● **What you should do**
Among the records, find the lines that hold the string "linejoin" and return them.

Dataset entries
Segment Open
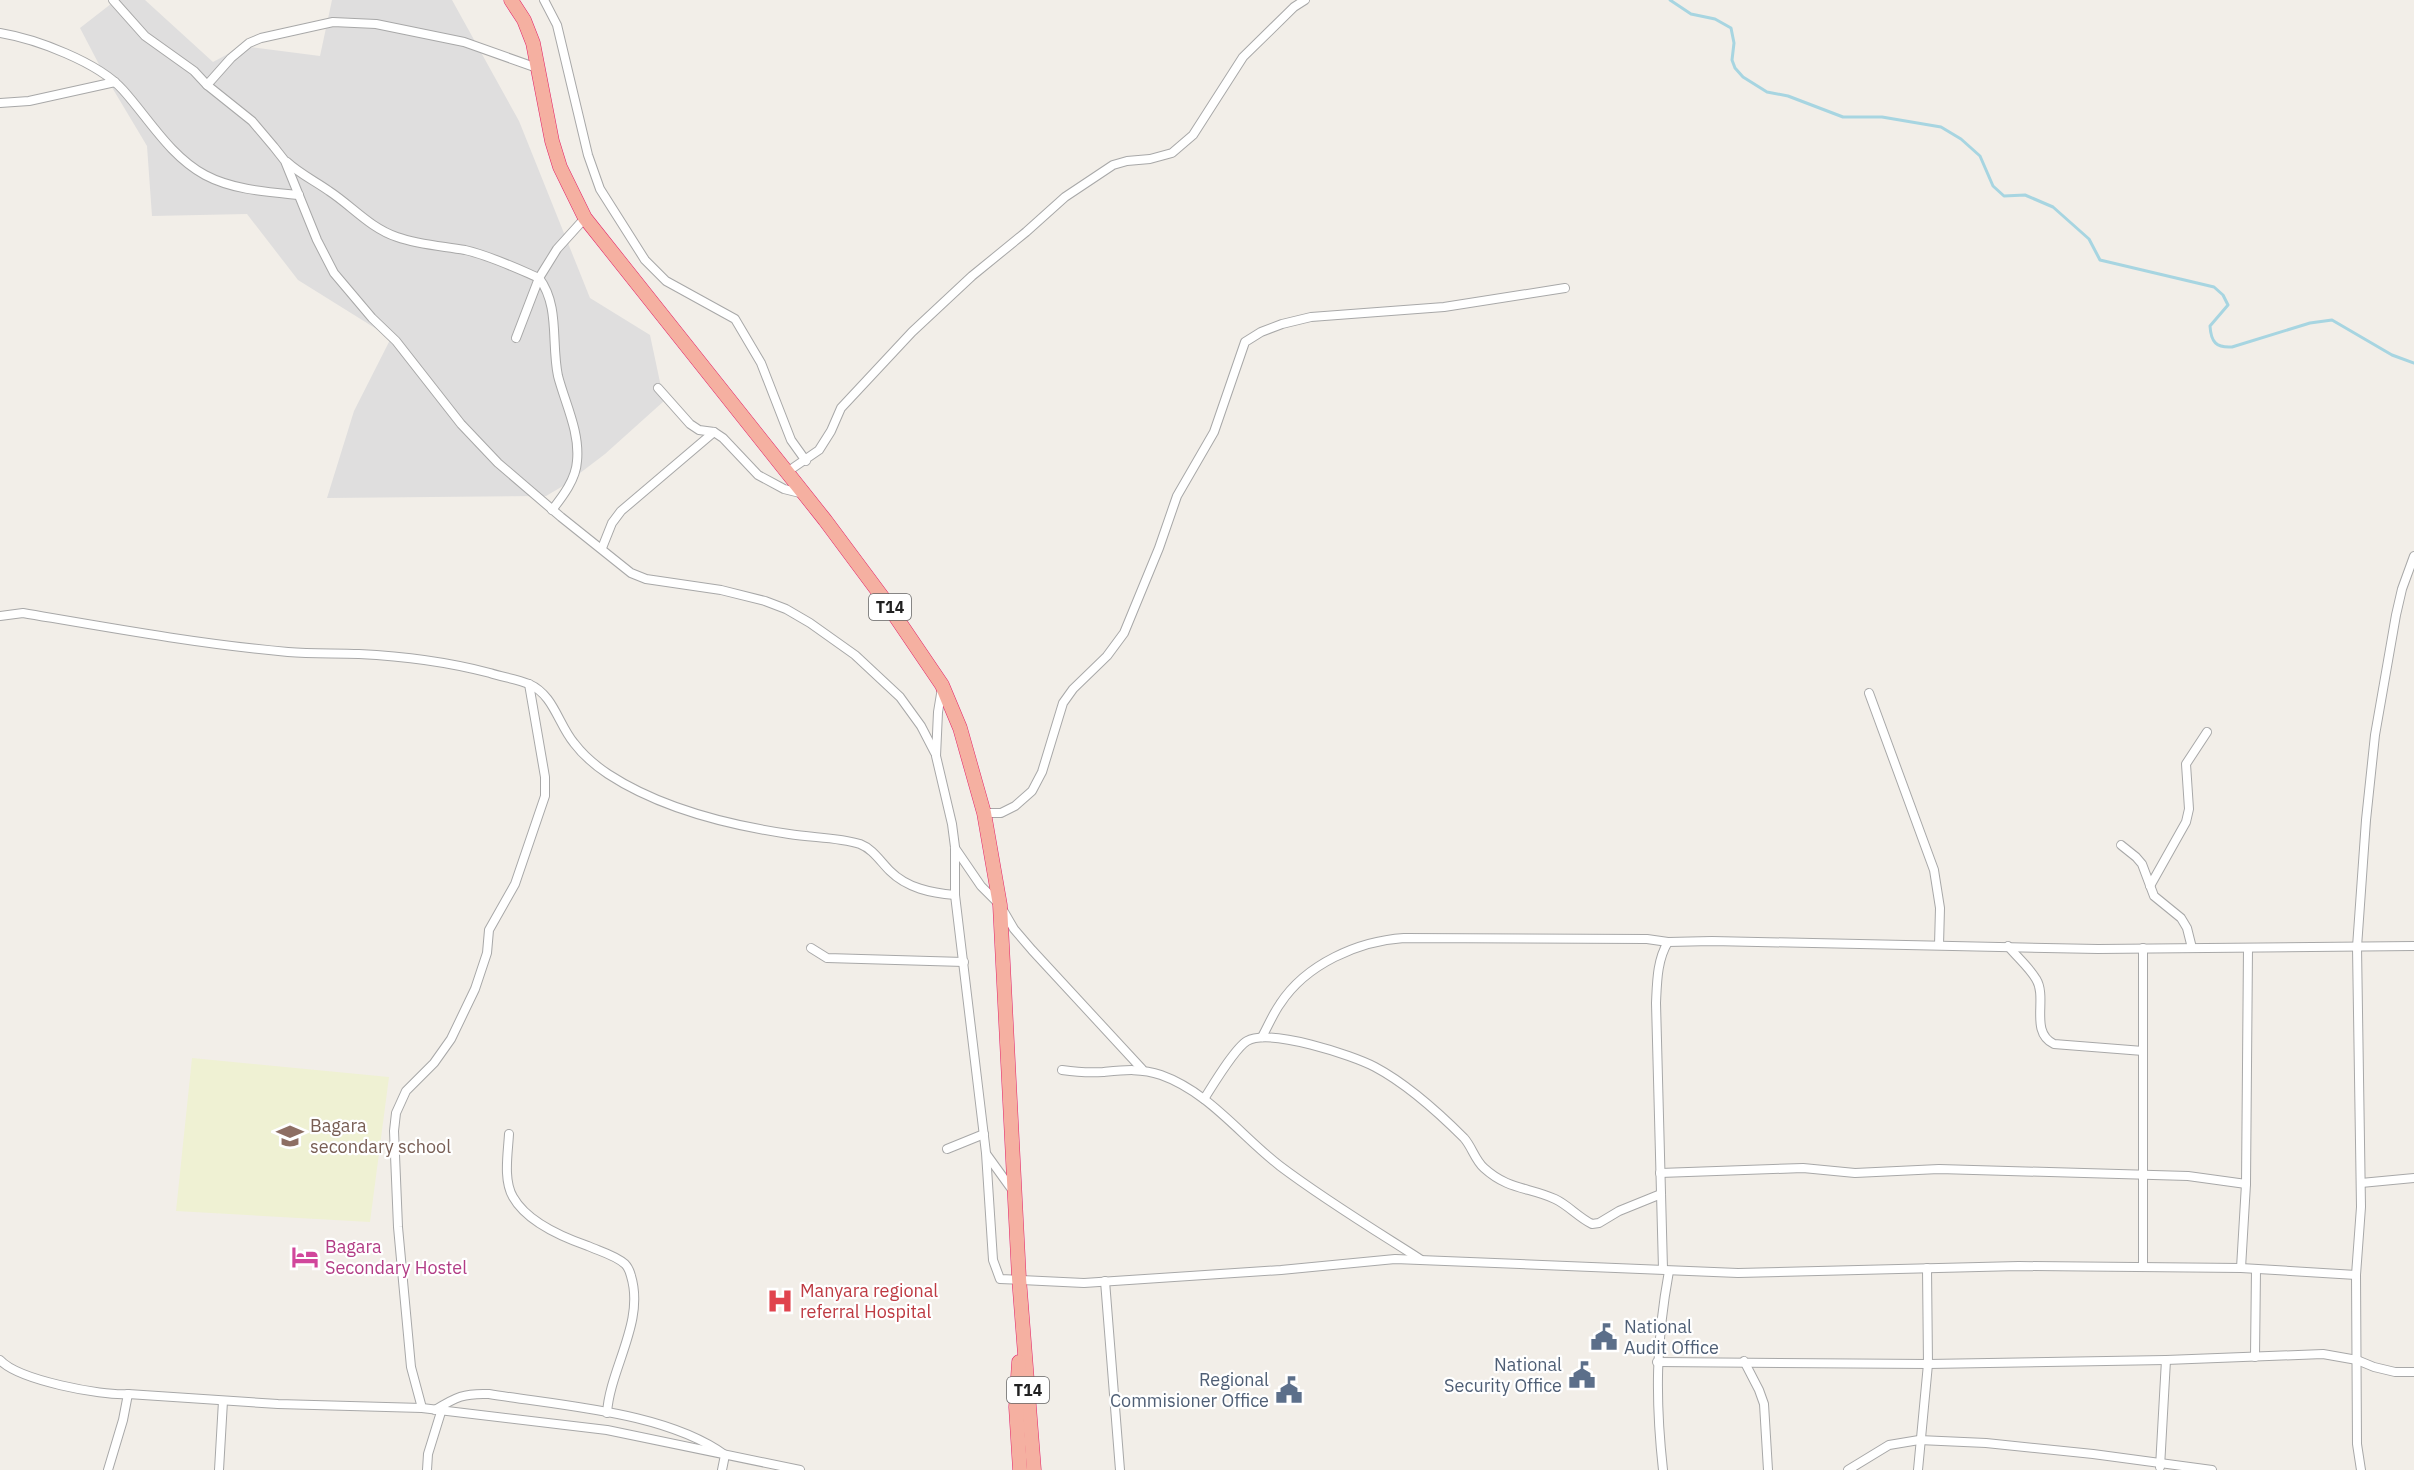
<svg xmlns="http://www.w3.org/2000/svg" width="2414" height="1470" font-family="'IBM Plex Sans',sans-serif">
<rect width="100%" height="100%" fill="#f2eee8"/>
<polygon fill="#dfdede" points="116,0 145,0 213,62 243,46 320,56 332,0 452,0 519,121 590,298 650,335 664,401 605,454 563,486 546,496 327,498 354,411 391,338 298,280 247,214 152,216 147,146 104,74 80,28"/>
<polygon fill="#eff1d3" points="192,1058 389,1077 370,1222 176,1211"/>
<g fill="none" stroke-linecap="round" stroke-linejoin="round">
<path stroke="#a7d5e1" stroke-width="3" d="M1670,0L1691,14L1715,19L1731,28L1734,43L1732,60L1735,68L1743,77L1767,92L1788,96L1843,117H1882L1941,127L1961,139L1980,156L1993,186L2004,196L2025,195L2053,207L2089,239L2100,260L2214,287L2223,295L2228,305L2210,326C2211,342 2216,348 2232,347L2310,323L2332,320L2392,355L2414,363"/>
<defs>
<g id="minor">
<polyline points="113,0 145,36 194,71 207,85 252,121 274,147 285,161 317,240 334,273 372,318 396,341 461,424 498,463 561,517 631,573 646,579 721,590 765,601 786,609 810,623 855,655 900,697 921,726 935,753"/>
<polyline points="544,0 557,25 588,155 600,189 645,260 666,281 735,319 761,363 791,440 806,461"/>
<path d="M0,33C36,39 98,62 123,90C149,119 170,156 205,175C233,190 268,192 299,195"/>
<polyline points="207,85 231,58 249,43 261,38 333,22 376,24 464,42 540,69"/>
<polyline points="0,103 29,101 115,82"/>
<path d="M287,162C300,174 315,181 329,191C352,206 370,228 397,237C420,245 442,246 465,250C491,256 516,268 539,278C560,306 551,343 558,376C565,403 580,432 577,461C576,479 563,496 552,510"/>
<polyline points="516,338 539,278 557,249 585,218"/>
<polyline points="658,388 690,424 699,430 714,432 723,438 758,475 784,489 804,494"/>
<polyline points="787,472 819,450 831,431 841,408 912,332 972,276 1026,232 1065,197 1113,165 1127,161 1150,159 1172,153 1193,135 1243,57 1294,7 1305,0"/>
<polyline points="602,548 612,523 621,511 714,432"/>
<path d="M0,616L23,613C111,628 199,644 288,652C312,654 336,653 359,654C402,656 448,662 490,673C502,677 517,679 529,684C554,695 558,724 574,743C583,755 596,766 608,774C660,808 728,825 789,834C813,838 837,837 860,844C873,849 880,861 890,871C907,888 931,893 955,895"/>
<polyline points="942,688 938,712 936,756 952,824 955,847 955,895 986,1153 993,1260 1000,1279 1084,1283 1281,1270 1395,1259 1738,1273 2019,1266 2241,1268 2356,1275"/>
<polyline points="1869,693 1934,870 1940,908 1939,945"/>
<polyline points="984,813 1001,813 1015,806 1032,791 1042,772 1063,703 1073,689 1107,656 1124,633 1159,548 1177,496 1214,432 1245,342 1261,332 1282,324 1311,317 1444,307 1565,288"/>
<polyline points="2121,845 2136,857 2142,864 2154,896 2181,918 2187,928 2192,948"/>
<polyline points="955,848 981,886 1000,905 1014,929 1032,950 1142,1069"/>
<polyline points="2150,886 2186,822 2189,809 2186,764 2207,732"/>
<path d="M2008,946C2017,957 2029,967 2036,979C2048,998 2029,1032 2054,1044L2143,1051"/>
<polyline points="811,948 827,958 964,962"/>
<path d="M1262,1037C1268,1026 1273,1014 1280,1004C1306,964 1358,941 1404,938L1647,939L1668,942"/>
<path d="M1062,1070C1076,1072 1089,1073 1103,1072C1124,1070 1141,1068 1161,1075C1209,1092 1241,1136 1280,1166C1325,1200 1373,1229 1420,1259"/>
<path d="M1204,1099C1213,1085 1235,1048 1247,1041C1270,1028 1352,1055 1375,1067C1407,1084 1438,1112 1464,1138C1472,1147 1475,1160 1484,1168C1508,1190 1529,1187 1555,1199C1568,1205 1578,1217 1592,1224L1599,1223L1619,1211L1661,1194"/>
<path d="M509,1134C508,1153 503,1180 513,1197C527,1222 562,1237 588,1246C599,1251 615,1255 625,1264C627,1266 630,1272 631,1276C645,1322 610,1368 607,1413"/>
<polyline points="947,1149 984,1134"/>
<polyline points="987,1155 1013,1191"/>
<polyline points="1660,1173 1803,1168 1855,1173 1939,1169 2188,1176 2246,1184"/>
<polyline points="2361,1183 2414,1178"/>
<polyline points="2143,1267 2143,948"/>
<polyline points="2241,1268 2246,1184 2248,948"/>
<path d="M1663,1269L1656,1003C1657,982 1657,960 1668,942L1712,941L2098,949L2414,946"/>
<polyline points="1105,1281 1120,1470"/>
<polyline points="2255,1357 2256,1269"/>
<path d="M0,1360C18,1380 101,1396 128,1394L278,1404L422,1408L607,1430L800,1470"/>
<polyline points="1744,1361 1759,1390 1764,1404 1768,1470"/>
<polyline points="1657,1362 1928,1364 2166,1360 2323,1354 2357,1360 2374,1367 2395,1372 2414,1372"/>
<polyline points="422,1408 411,1367 398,1227 394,1131 396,1113 406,1091 434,1063 451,1039 475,989 487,953 489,930 515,884 545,796 545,777 529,684"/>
<path d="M435,1410C456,1397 464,1393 489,1394C562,1406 666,1412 725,1455L722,1470"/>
<polyline points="2160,1467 2166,1360"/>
<polyline points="108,1470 123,1420 128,1394"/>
<polyline points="219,1470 223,1401"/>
<polyline points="427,1470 428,1454 441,1412"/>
<path d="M1663,1470C1655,1398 1656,1342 1669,1271"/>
<polyline points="1848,1470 1889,1445 1919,1440 1986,1443 2093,1454 2212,1470"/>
<polyline points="1918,1470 1928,1364 1927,1268"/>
<polyline points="2361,1470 2357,1444 2356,1275 2361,1207 2357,947 2366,820 2375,735 2396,615 2402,589 2414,556"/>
</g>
<g id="trunk">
<polyline points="511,0 524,20 533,43 552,141 560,167 585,218 825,520 883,598 942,685 960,728 984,813 1000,905 1019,1278 1034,1470"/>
<polyline points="1019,1362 1016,1407 1020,1470"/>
</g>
</defs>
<use href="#minor" stroke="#a8a8a8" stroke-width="10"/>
<use href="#trunk" stroke="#e32269" stroke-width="15"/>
<use href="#minor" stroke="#fff" stroke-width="8"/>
<use href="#trunk" stroke="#f5b0a1" stroke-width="14"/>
</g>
<defs>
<symbol id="school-bare" viewBox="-9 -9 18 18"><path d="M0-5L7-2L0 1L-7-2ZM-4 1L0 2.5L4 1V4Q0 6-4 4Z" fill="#8d6e63" stroke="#fff" stroke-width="2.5" paint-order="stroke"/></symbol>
<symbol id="hotel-bare" viewBox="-9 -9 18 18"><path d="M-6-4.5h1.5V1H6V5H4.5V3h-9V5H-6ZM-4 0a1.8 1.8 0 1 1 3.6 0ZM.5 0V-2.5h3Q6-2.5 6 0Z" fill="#d1479c" stroke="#fff" stroke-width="2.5" paint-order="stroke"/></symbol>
<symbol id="hospital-bare" viewBox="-9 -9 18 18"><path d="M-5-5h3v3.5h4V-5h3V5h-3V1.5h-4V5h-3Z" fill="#e0444e" stroke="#fff" stroke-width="2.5" paint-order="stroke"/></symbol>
<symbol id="civic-bare" viewBox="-9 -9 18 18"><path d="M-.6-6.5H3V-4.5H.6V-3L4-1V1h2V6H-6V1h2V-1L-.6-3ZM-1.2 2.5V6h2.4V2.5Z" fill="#5c6f8a" stroke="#fff" stroke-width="2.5" paint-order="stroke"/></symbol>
</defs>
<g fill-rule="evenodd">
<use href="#school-bare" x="271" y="1117" width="38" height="38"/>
<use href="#hotel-bare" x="286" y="1238" width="38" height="38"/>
<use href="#hospital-bare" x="761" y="1282" width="38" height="38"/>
<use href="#civic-bare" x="1585" y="1318" width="38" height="38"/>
<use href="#civic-bare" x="1563" y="1356" width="38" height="38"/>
<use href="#civic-bare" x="1270" y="1371" width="38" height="38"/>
</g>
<g text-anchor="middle" stroke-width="4.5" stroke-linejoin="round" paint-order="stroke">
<g fill="#fff" stroke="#646464" stroke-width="1.5">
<rect x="869" y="594" width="42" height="26" rx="4.5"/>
<rect x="1007" y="1377" width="42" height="26" rx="4.5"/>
</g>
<g font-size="16" font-weight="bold" fill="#212121">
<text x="890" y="613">T14</text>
<text x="1028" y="1396">T14</text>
</g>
<g font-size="18" fill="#785e54" stroke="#fff" text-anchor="start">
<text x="310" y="1132">Bagara<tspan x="310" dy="21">secondary school</tspan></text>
</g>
<g font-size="18" fill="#b23c85" stroke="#fff" text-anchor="start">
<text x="325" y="1253">Bagara<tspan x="325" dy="21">Secondary Hostel</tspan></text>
</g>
<g font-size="18" fill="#be3a42" stroke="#fff" text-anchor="start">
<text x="800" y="1297">Manyara regional<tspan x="800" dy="21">referral Hospital</tspan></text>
</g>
<g font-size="18" fill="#4e5e75" stroke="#fff" text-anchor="end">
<text x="1624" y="1333" text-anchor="start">National<tspan x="1624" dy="21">Audit Office</tspan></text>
<text x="1562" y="1371">National<tspan x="1562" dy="21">Security Office</tspan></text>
<text x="1269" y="1386">Regional<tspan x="1269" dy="21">Commisioner Office</tspan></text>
</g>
</g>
</svg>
Segment Closed
● **Answer for the task**
<g fill="none" stroke-linecap="round" stroke-linejoin="round">
<g text-anchor="middle" stroke-width="4.5" stroke-linejoin="round" paint-order="stroke">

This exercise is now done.